From 900,000 to 3: Drastically Reducing S3 Costs with Incremental Caching

$4.64 in two days. For a blog with modest traffic, that’s an unexpected surprise in the AWS Cost Explorer. The culprit was easy to find — but the fix took three iterations worth writing down.
The Problem
My analytics system is built on Kinesis Firehose → S3 → Athena. A scheduled Lambda runs every hour, queries Athena, and writes the result as JSON to S3 where the dashboard reads it.
The original Lambda looked conceptually like this:
# 4 queries, each scanning 30 days
SELECT page, COUNT(*) FROM page_views
WHERE timestamp >= CURRENT_DATE - INTERVAL '30' DAY
GROUP BY page
Four queries. Every hour. Sounds harmless.
Why Athena Generates So Many S3 Requests
Athena is not a database server with an index — it’s a query engine that works directly on S3 files. For each query, Athena internally does:
- LIST — enumerate all files in the relevant partitions
- GET — read and decompress each file individually
- PUT — write results to
athena-results/
With Hive partitions by year/month/day and 30 days of history, that means ~30 partition prefixes per query, each with several GZIP files. Four queries, 24 times a day:
4 queries × ~8,000 S3 requests/query × 24 runs/day ≈ 768,000 Tier-1 requests/day
Tier-1 (PUT/LIST) costs $0.005 per 1,000 requests in eu-central-1 — that’s nearly $4/day.
Step 1: Let Athena Scan Only the Current Hour
The core insight: the dashboard needs 30 days of data, but Athena doesn’t have to scan 30 days on every run. If hourly snapshots are accumulated, it’s enough to ask Athena about the current hour only.
# One day as partition filter, one hour as timestamp filter
where = (
f"year = '{year}' AND month = '{month}' AND day = '{day}'"
f" AND from_iso8601_timestamp(\"timestamp\") >= TIMESTAMP '{ts_start}'"
f" AND from_iso8601_timestamp(\"timestamp\") < TIMESTAMP '{ts_end}'"
)
The partition filter limits Athena to one day (instead of 30), the timestamp filter to one hour. The result is saved as cache/hourly/YYYY-MM-DD-HH.json. The Lambda then merges all existing hourly files in Python into a dashboard.
Savings: ~97% of Athena scan costs.
Step 2: Optimizing the Merge Step
Look closely and you’ll spot the next problem: reading up to 720 hourly files every hour (30 days × 24h) means 720 S3 GET requests per run.
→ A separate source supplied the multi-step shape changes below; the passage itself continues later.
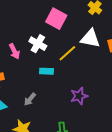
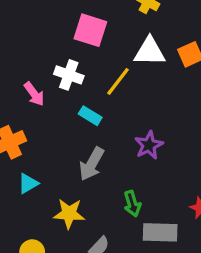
cyan rectangle: (46, 71) -> (90, 116), turned 40
gray arrow: (30, 99) -> (92, 164), moved, size x1.5

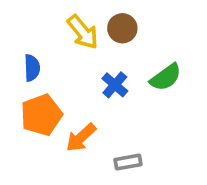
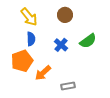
yellow arrow: (83, 32) -> (29, 17), moved
blue semicircle: (32, 68) -> (31, 39), moved

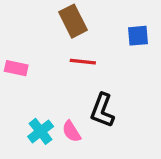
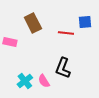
brown rectangle: (73, 21) -> (33, 23), moved
red line: (83, 62) -> (66, 33), moved

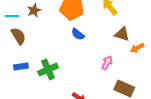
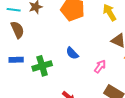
blue semicircle: (78, 34) -> (72, 53), moved

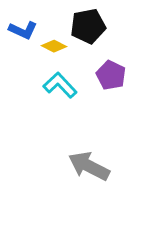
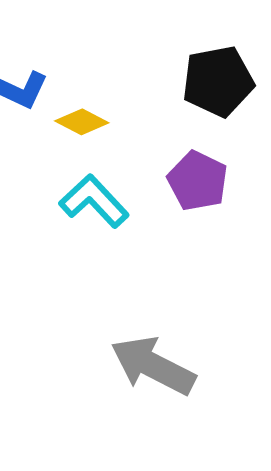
black pentagon: (88, 26) -> (218, 81), moved

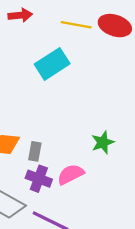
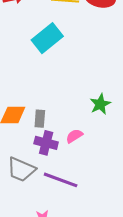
pink semicircle: (71, 174) -> (74, 136), size x0.7

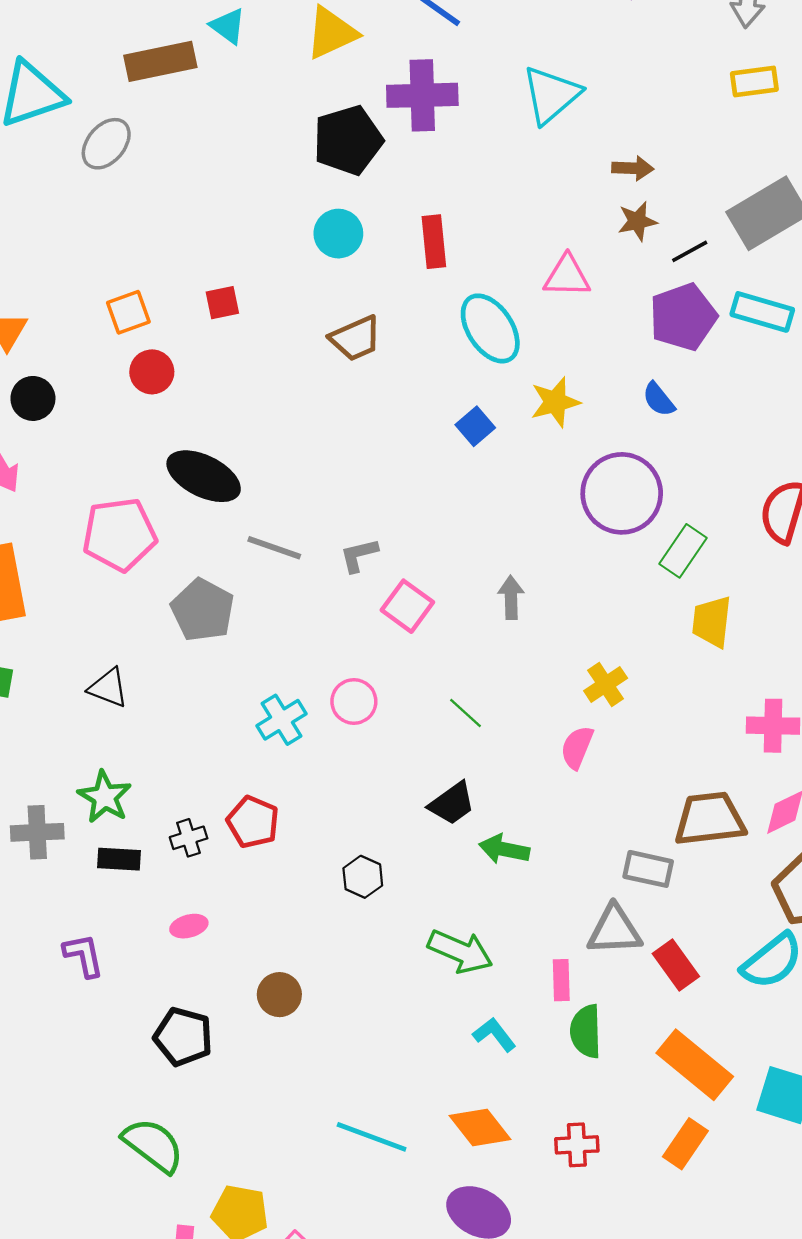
The fix: instead of re-reading all files, maintain an accumulated merged_state.json — a dict with all hours as keys:
{
"2026-05-27-14": {
"top_articles": [["page", "views"], ...],
"daily_traffic": [...],
...
}
}
Each Lambda run then only needs to:
- GET
merged_state.json - Query Athena for the last hour
- Insert new hour, remove hours > 30 days old
- PUT
merged_state.json - PUT
dashboard.json
3 S3 requests per run instead of 720.
Step 3: Querying the Right Hour
One more subtle bug: the original code queried the current hour:
hour_start = now.replace(minute=0, second=0, microsecond=0) # e.g. 14:00
hour_end = hour_start + timedelta(hours=1) # 15:00
If the Lambda fires at 14:05, the snapshot for hour 14 only contains 5 minutes of data. The remaining 55 minutes are never captured.
Fix: always query the previous completed hour:
hour_end = now.replace(minute=0, second=0, microsecond=0) # 14:00
hour_start = hour_end - timedelta(hours=1) # 13:00
Run at 14:05 → complete hour 13:00–14:00. No data gaps, one hour of delay in the dashboard.
The Result
| Before | After | |
|---|---|---|
| Athena scans | 30 days / run | 1 hour / run |
| S3 requests / run | ~8,000 | 3 |
| S3 requests / day | ~768,000 | ~72 |
| Estimated cost / day | up to ~$3 | <$0.01 |
There’s also a one-time backfill Lambda that prepares the last 30 days as historical hourly snapshots — so the dashboard isn’t empty on first run.
Takeaway
The pattern generalizes: whenever a scheduled query recomputes historical data from scratch, it’s worth asking — does it really need to start over every time? Often a small accumulated state object is enough to limit the scan to what’s new. Like an incremental backup: only the delta, not everything.
The full code is available on GitHub.